[Lazarus] Utf8ToSys on Linux and cwstring in uses clause
Mattias Gaertner
nc-gaertnma at netcologne.de
Fri Nov 12 21:58:32 CET 2010
On Fri, 12 Nov 2010 20:44:12 +0300
Vladimir Zhirov <vvzh.lists at gmail.com> wrote:
> Hi,
>
> I've just tried to use Utf8ToConsole on my Linux box and was
> surprised very much about the result.
>
> If I run a simple program like this:
> > program project1;
> > {$mode objfpc}{$H+}
> > uses
> > FileUtil;
> > begin
> > WriteLn(UTF8ToConsole('Text in Russian:'));
> > WriteLn(UTF8ToConsole('Текст на русском'));
> > end.
>
> It produces the following output:
> > Text in Russian:
> > ????? ?? ???????
>
> My LANG environment variable is ru_RU.UTF-8
> If I add cwstring to my uses clause it works OK.
>
> Trying to figure out what happens I noticed an inconsistency
> in FileUtil.NeedRTLAnsi function. The comment at line 186 says
> NeedRTLAnsi is "true if system encoding is not UTF-8", but the
> function itself contains the following code:
> > FNeedRTLAnsi:=(SysUtils.CompareText(Encoding,'UTF-8')=0)
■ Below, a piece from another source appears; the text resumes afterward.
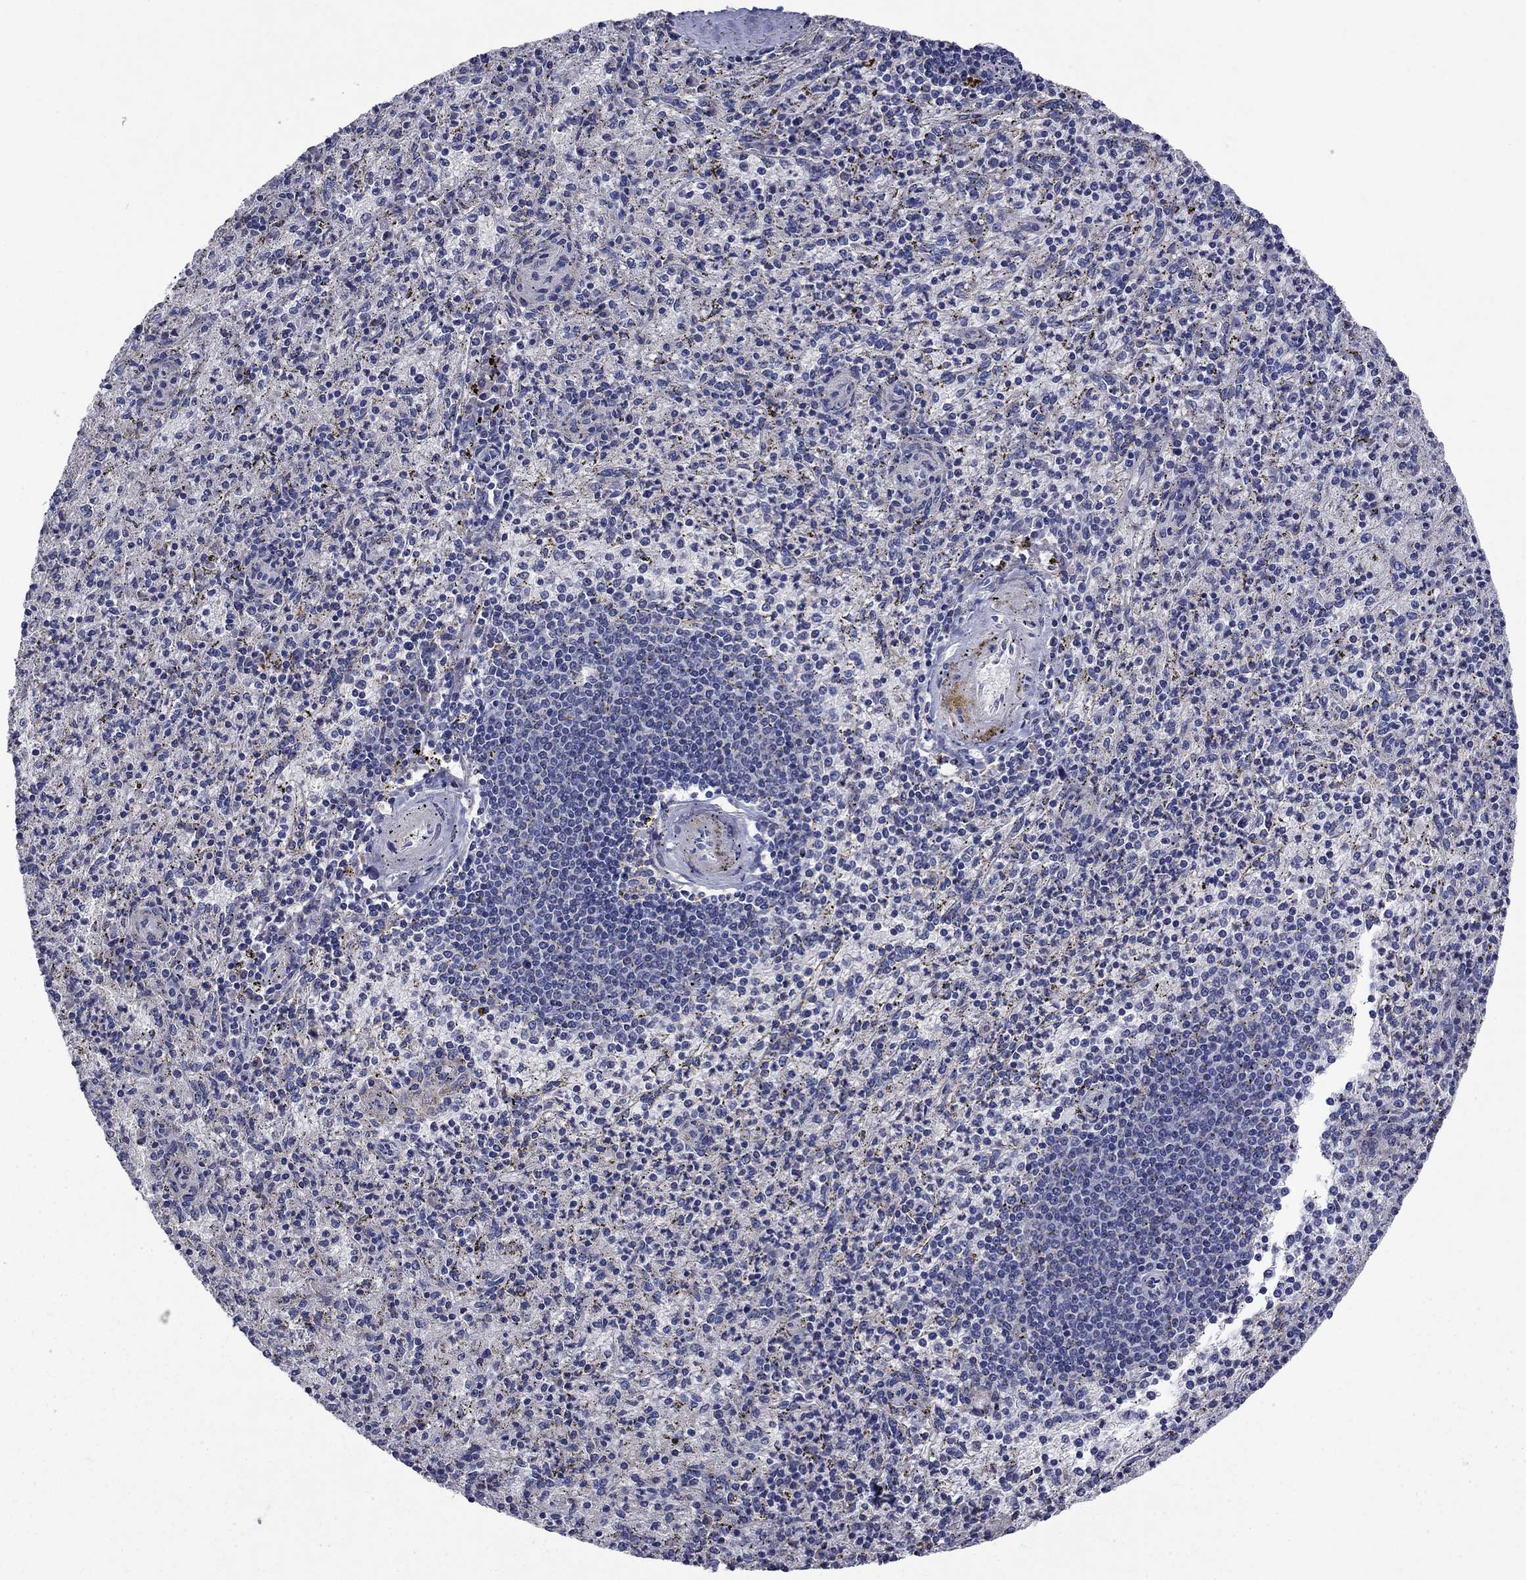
{"staining": {"intensity": "negative", "quantity": "none", "location": "none"}, "tissue": "spleen", "cell_type": "Cells in red pulp", "image_type": "normal", "snomed": [{"axis": "morphology", "description": "Normal tissue, NOS"}, {"axis": "topography", "description": "Spleen"}], "caption": "The immunohistochemistry (IHC) micrograph has no significant staining in cells in red pulp of spleen.", "gene": "SULT2B1", "patient": {"sex": "male", "age": 60}}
> > or (SysUtils.CompareText(Encoding,'UTF8')=0);
>
> So it looks like the reverse: NeedRTLAnsi is true if system
> encoding IS utf-8. This causes redundant Utf8ToAnsi call in
> Utf8ToSys that turns non-ASCII text into question marks in the
> absence of widestring manager (cwstring).
>
> Is it a bug in NeedRTLAnsi? If it is, the fix would be trivial:
> > FNeedRTLAnsi:=(SysUtils.CompareText(Encoding,'UTF-8')<>0)
> > and (SysUtils.CompareText(Encoding,'UTF8')<>0);
> With this change everything works as expected, at least for me.
> Should I also report this to mantis in this case?
Thanks. I fixed it in svn.
> Or is it expected behavior of NeedRTLAnsi and just a misprint in
> the comment? In this case should I always use cwstring and bear
> with libc/iconv dependency?
If your system is UTF8 there is no need for cwstring.